RATIONALE: Right heart thrombi (RiHT) is characterized by the presence of thrombus within the right atrium or right ventricle (RV). Current literature suggests pulmonary embolism (PE) with RiHT carries a high mortality. Guidelines lack recommendations in managing RiHT. We created a pooled analysis on RiHT and report on our institutional experience in managing RiHT. We aimed to evaluate whether patient characteristics and differing treatment modalities predict mortality. METHODS: We created a pooled analysis of case reports and series of patients with RiHT and PE between January 1956 and 2017. We also reviewed a series of consecutive patients with RiHT identified from our institutional PE registry.
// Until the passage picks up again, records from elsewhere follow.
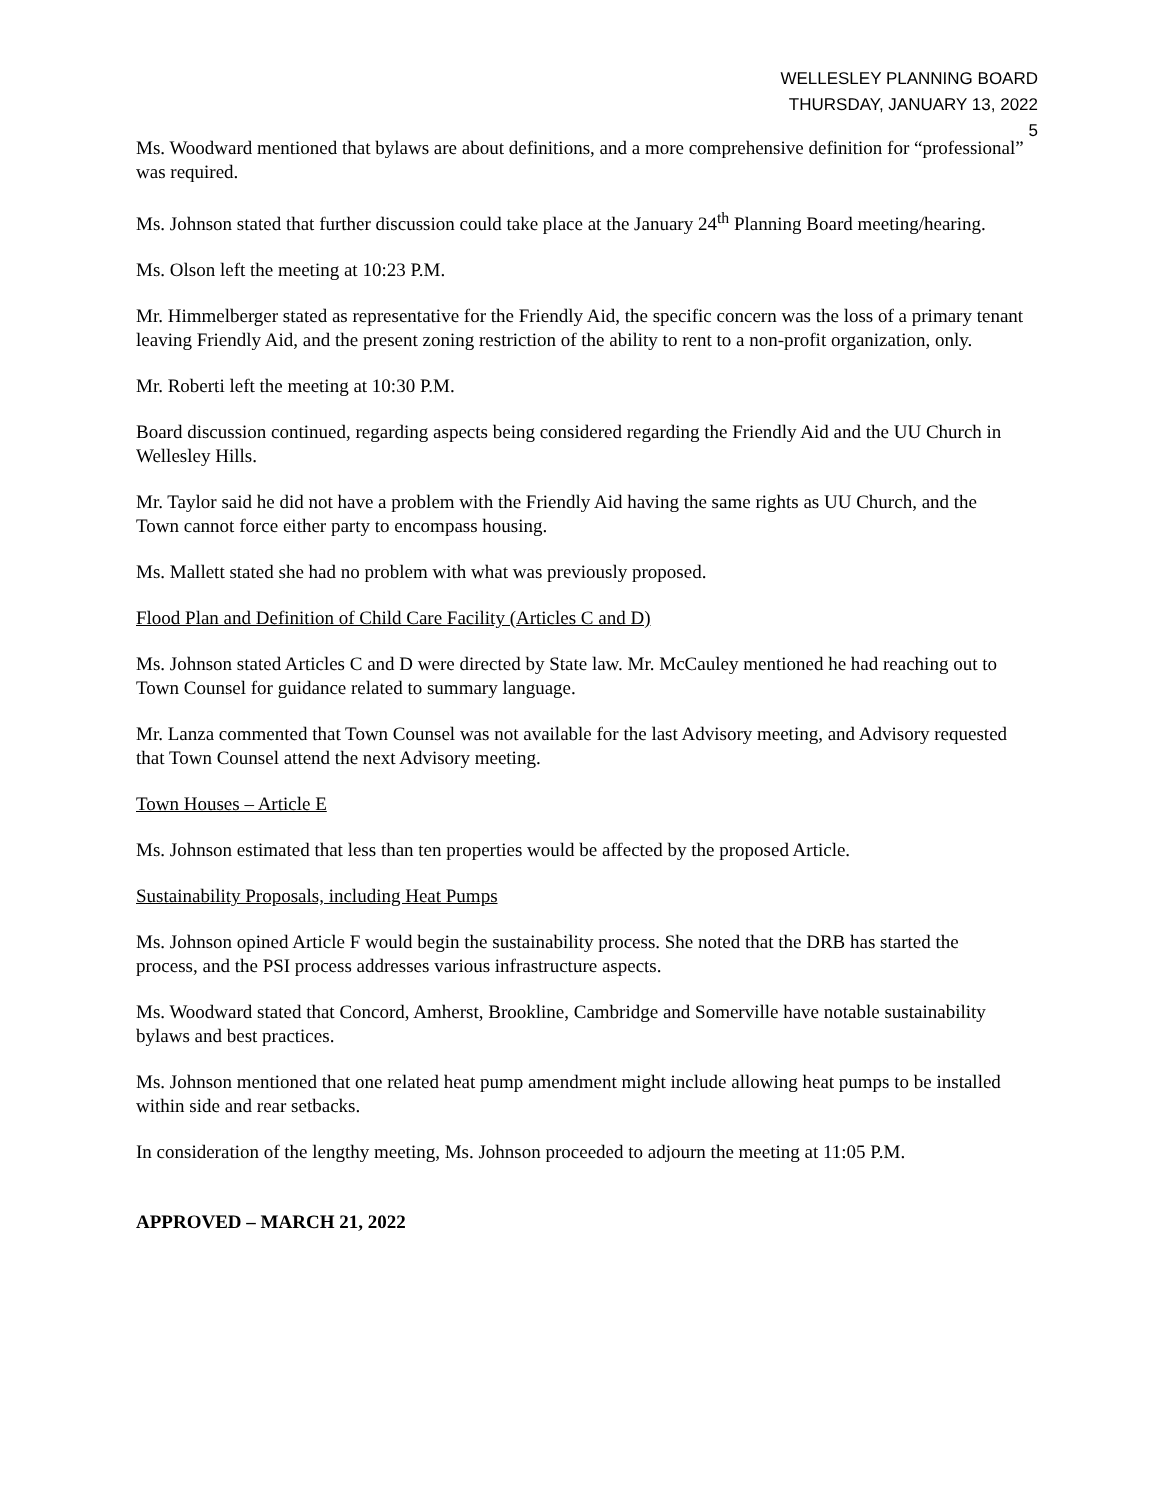WELLESLEY PLANNING BOARD
THURSDAY, JANUARY 13, 2022
5
Ms. Woodward mentioned that bylaws are about definitions, and a more comprehensive definition for “professional” was required.
Ms. Johnson stated that further discussion could take place at the January 24<sup>th</sup> Planning Board meeting/hearing.
Ms. Olson left the meeting at 10:23 P.M.
Mr. Himmelberger stated as representative for the Friendly Aid, the specific concern was the loss of a primary tenant leaving Friendly Aid, and the present zoning restriction of the ability to rent to a non-profit organization, only.
Mr. Roberti left the meeting at 10:30 P.M.
Board discussion continued, regarding aspects being considered regarding the Friendly Aid and the UU Church in Wellesley Hills.
Mr. Taylor said he did not have a problem with the Friendly Aid having the same rights as UU Church, and the Town cannot force either party to encompass housing.
Ms. Mallett stated she had no problem with what was previously proposed.
Flood Plan and Definition of Child Care Facility (Articles C and D)
Ms. Johnson stated Articles C and D were directed by State law. Mr. McCauley mentioned he had reaching out to Town Counsel for guidance related to summary language.
Mr. Lanza commented that Town Counsel was not available for the last Advisory meeting, and Advisory requested that Town Counsel attend the next Advisory meeting.
Town Houses – Article E
Ms. Johnson estimated that less than ten properties would be affected by the proposed Article.
Sustainability Proposals, including Heat Pumps
Ms. Johnson opined Article F would begin the sustainability process. She noted that the DRB has started the process, and the PSI process addresses various infrastructure aspects.
Ms. Woodward stated that Concord, Amherst, Brookline, Cambridge and Somerville have notable sustainability bylaws and best practices.
Ms. Johnson mentioned that one related heat pump amendment might include allowing heat pumps to be installed within side and rear setbacks.
In consideration of the lengthy meeting, Ms. Johnson proceeded to adjourn the meeting at 11:05 P.M.
APPROVED – MARCH 21, 2022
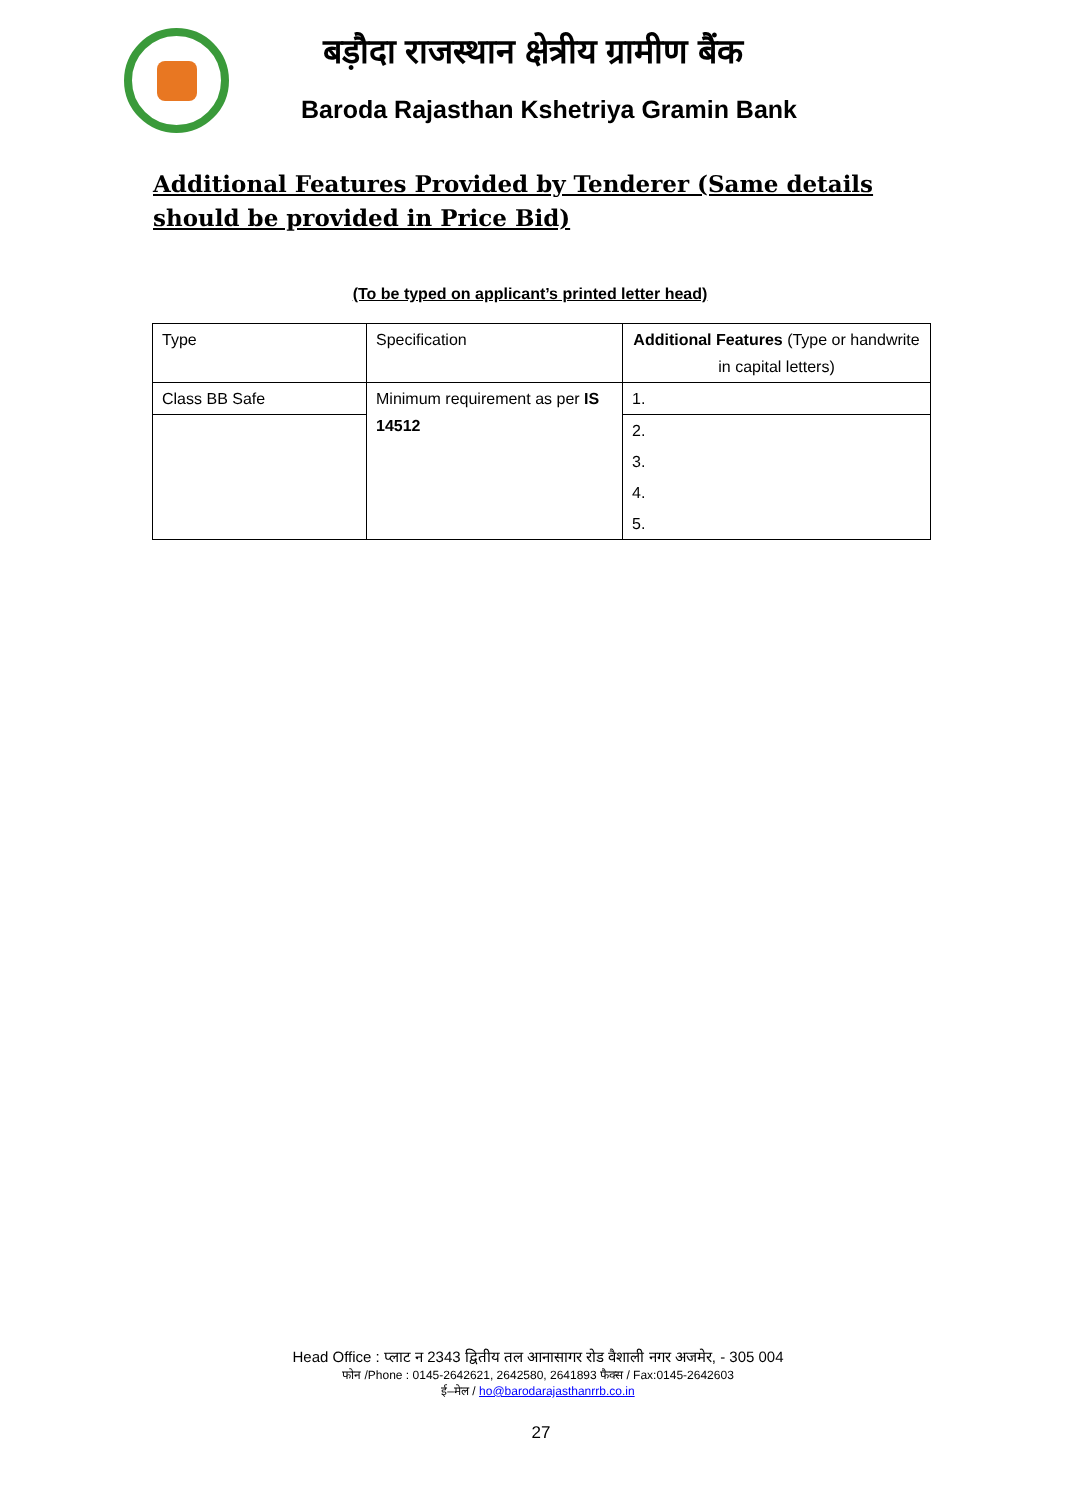बड़ौदा राजस्थान क्षेत्रीय ग्रामीण बैंक
Baroda Rajasthan Kshetriya Gramin Bank
Additional Features Provided by Tenderer (Same details should be provided in Price Bid)
(To be typed on applicant’s printed letter head)
| Type | Specification | Additional Features (Type or handwrite in capital letters) |
| --- | --- | --- |
| Class BB Safe | Minimum requirement as per IS 14512 | 1. |
| | | 2. |
| | | 3. |
| | | 4. |
| | | 5. |
Head Office : प्लाट न 2343 द्वितीय तल आनासागर रोड वैशाली नगर अजमेर, - 305 004
फोन /Phone : 0145-2642621, 2642580, 2641893 फैक्स / Fax:0145-2642603
ई–मेल / ho@barodarajasthanrrb.co.in
27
Age, shock, RV dysfunction, clot mobility, treatment modality, and hospital outcome had to be reported. RESULTS: We identified 316 patients in our pooled analysis. Patients received the following therapies: no treatment 15 (5%), systemic anticoagulation 73 (23%), systemic thrombolysis 108 (34%), surgical embolectomy 101 (32%), catheter-directed therapy 11 (3%), and systemic thrombolysis with surgery 8 (3%). In-hospital mortality was 18.7%. Univariate analysis showed age and shock reduced odds of survival. Multivariate analysis showed shock reduced odds of survival (odds ratios [OR] 0.36, 95% confidence interval [CI]: 0.19-0.72, P ≤ .01) while age, RV dysfunction, and clot-mobility did not affect mortality. In a reduced multivariate analysis adjusting for shock, treatment modality, and clot location alone, systemic thrombolysis increased odds of survival when compared to systemic anticoagulation (OR 2.72, 95% CI: 1.11-6.64, P = .02). Our institutional series identified 18 patients, where in-hospital mortality was 22.2%, 18 (100%) had RV dysfunction, and 5 (28%) had shock. Patients received the following therapies: systemic anticoagulation 8 (44.4%), systemic thrombolysis 4 (22.2%), surgical embolectomy 4 (22.2%), and catheter-directed thrombolysis 2 (11.1%). CONCLUSION: Presence of shock in RiHT is an independent predictor of mortality. Systemic thrombolysis may offer increased odds of survival when compared to systemic anticoagulation. Our findings should be interpreted with caution as they derive from retrospective reports and subject to publication bias.